Anyway, my advice for marriage (and life in general, actually) is that you should treat the people you love with just as much or even more politeness than you would have toward a stranger.

Marriage advice? Here’s the biggest piece for me:

When women are upset about something, they DON’T want solutions to their problems - at least, not immediately. What they want is sympathy. Men think that offering solutions is a way of showing they care, because the problem is making the woman sad, and the man doesn’t want her to be sad. WRONG. The immediate problem is that she’s sad, and wants to see that you sympathize with her. If your mind is focusing on the problem she’s complaining about, you’re not thinking of her feelings - you’re doing a problem-solving exercise. Just listen, make comforting noises, and let her know you’re on her side. Once she’s over the emotional side of her problem, THEN address the problem with a solution.

You can’t imagine how important this rule is when living with a woman.

There’s been some good advice so far in this thread. Here are my two cents, for better or for worse (as they say):

For day of: I don’t know if you’re doing the traditional reception with family, friends, cake cutting, father/daughter dance, etc, but force each other to pause a few times during the reception, take a deep breath, look around, and just absorb the moment. The day will fly by so quickly otherwise, you won’t remember anything.

For the lifetime after: marriage is tough. I say this as a very happily married man, coming up on 12 years. My wife is great, we love each other and our kids, and we have happy lives, but marriage is still sometime tough. It doesn’t mean either of you are necessarily failing at it, but just remember to be reasonable with each other. Don’t go to bed angry. Don’t look to start fights. And don’t forget- it’s “we” now. Your actions (and hers) don’t just affect you (or her), they affect both of you.

Enjoy your lives together, and good luck!

On the day of your wedding, there will be someone who has made it their mission to irritate you. At my wedding, it was the photographer (who took beautiful pictures that we look at all the time, four years later), but it could be the caterer, your great-aunt Eulalia, whomever. There is no way to know who it’ll be in advance, and you need to expect it so that it doesn’t throw you.

Don’t do it, brah!

Similar to what others have said, but it bears repeating: Enjoy your wedding!
By Saturday morning, all the planning that you and your fiance have done will be over. Your entire job description on your wedding day is as follows (this goes for both of you):

  • Show up looking nice.
  • Say “I do.”
  • Be sure to talk to every guest at least briefly. They did you the honor of attending your wedding; you should take the time to acknowledge their effort and sincerely thank them for coming. (You can have a receiving line if you want, but I’d advise visiting each table right after dinner.)
    *- Dance, drink, party with your friends and family a have a blast. *

Other people will be there to handle all the minutiae for you. If everything isn’t exactly the way you expected, so what? It’s too late anyway. ENJOY. YOUR. WEDDING.

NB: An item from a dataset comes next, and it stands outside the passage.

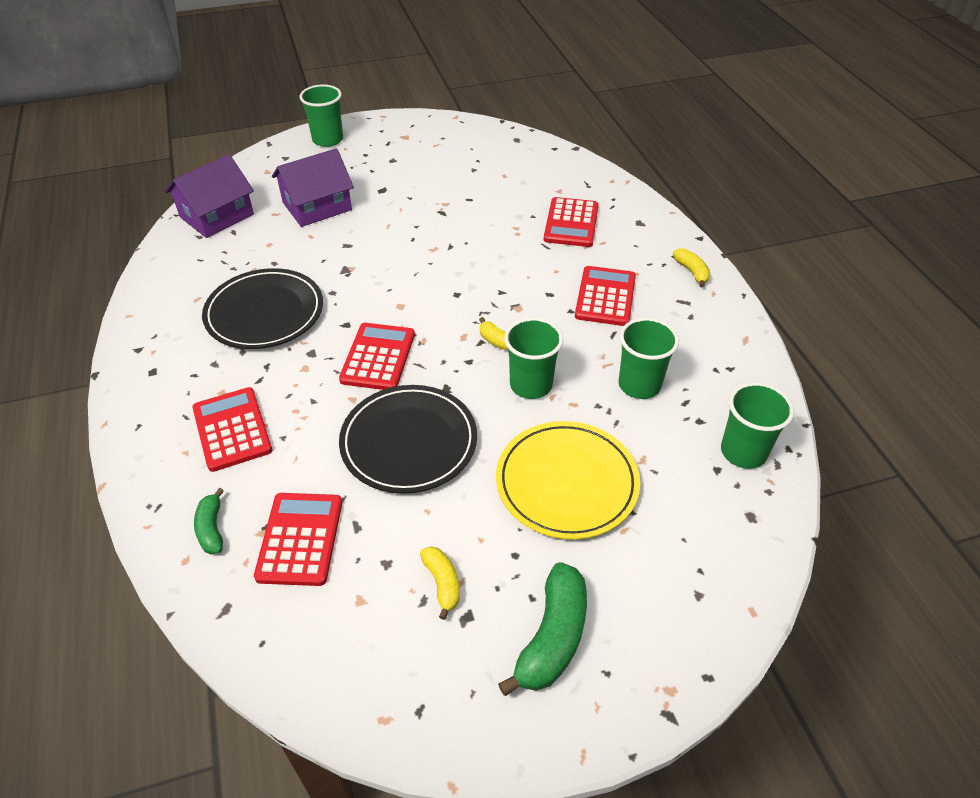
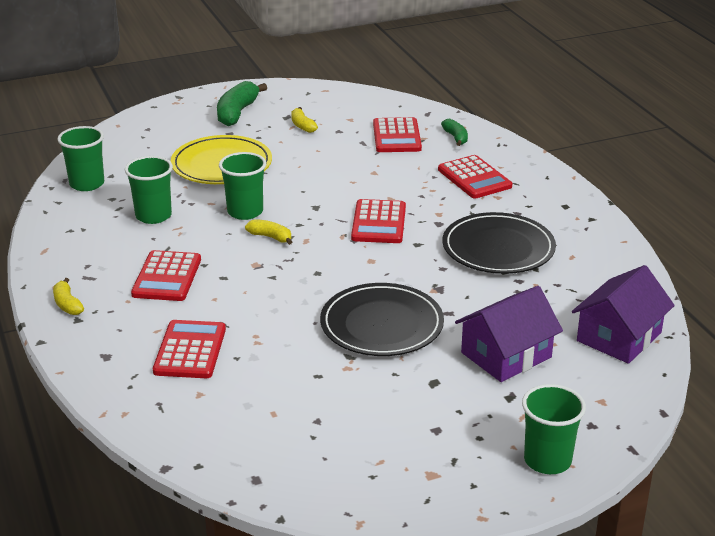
camera: 175 degrees right, 15 degrees down
black plate [339,385,477,494] -> black plate moved to [320,283,444,356]

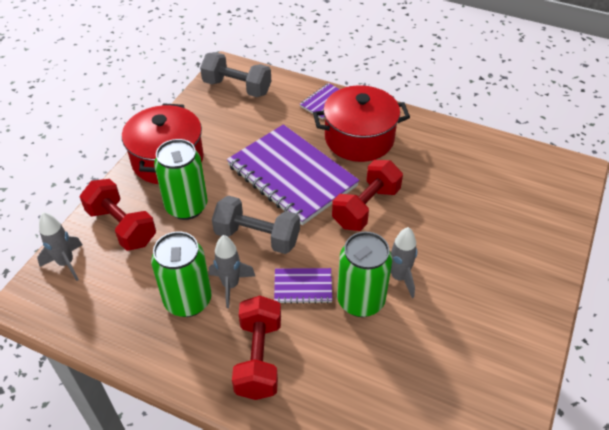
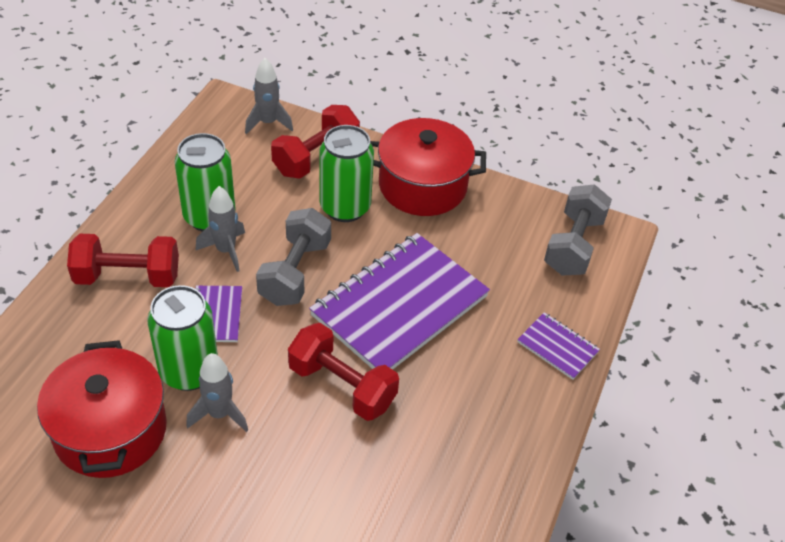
camera: 85 degrees right, 0 degrees up
red pot [313,85,410,162] -> red pot moved to [37,340,167,478]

Ditto this, but I tell you it’s not always easy. We (men) are genetically wired to cut-to-the-chase.

One more thing. Ignore the people who say how horrible marriage is, and how once you get married you don’t get any. I speak from 32 years experience this Thursday.

I haven’t found marriage particularly hard. There are good days, and a few bad days. There are days when you are both irritable because the baby cried all night. There are days when one or the other of you is sick. You will both do things, unintentionally, that will piss off the other person. Just tell yourself it is temporary, and it will pass. The good days outweigh the bad 100 - 1.